KBR, which has said previously that it was cooperating with investigators, was not immediately available for comment.
The decision is the latest in a string of lengthy, major investigations shut by SFO head Lisa Osofsky. Inquiries into British American Tobacco (NYSE:BTI), aero engine maker Rolls-Royce (OTC:RYCEY) and drugs company GlaxoSmithKline (NYSE:GSK) have also been dropped over the past two years.
“Closing cases that are ultimately ‘without legs’ evidentially is the right thing to do,” said Sarah Wallace, a lawyer at Constantine Law, adding that this would help to clear desks and capacity for an expected wave of enforcement activity over pandemic-related wrongdoing.
The SFO’s investigation into KBR’s British businesses, its officers, employees and agents was taken all the way to the UK Supreme Court in February.
In a judgment that limited the reach of the SFO’s information-gathering powers in relation to multinationals, senior judges ruled that the SFO had no powers to compel foreign companies to hand over documents during an investigation. But it confirmed the agency’s power to compel UK companies to repatriate documents held overseas.
The SFO said the ruling had no bearing on its decision to close the KBR investigation.
The case was originally related to a separate bribery inquiry into Monaco-based oil and gas consultancy Unaoil.

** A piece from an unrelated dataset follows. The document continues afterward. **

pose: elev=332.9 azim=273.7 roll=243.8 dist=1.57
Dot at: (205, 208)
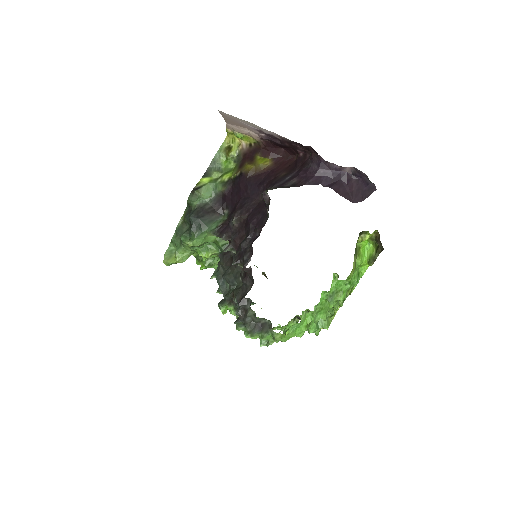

Unaoil’s former chief executive and chief operating officer, Cyrus and Saman Ahsani, in 2019 pleaded guilty in the United States to being part of a 17-year scheme to pay millions of dollars in bribes to officials in the Middle East, Africa and Central Asia.
In Britain, four former executives have been convicted of bribery to secure contracts worth $1.7 billion for Unaoil and Western, blue-chip clients.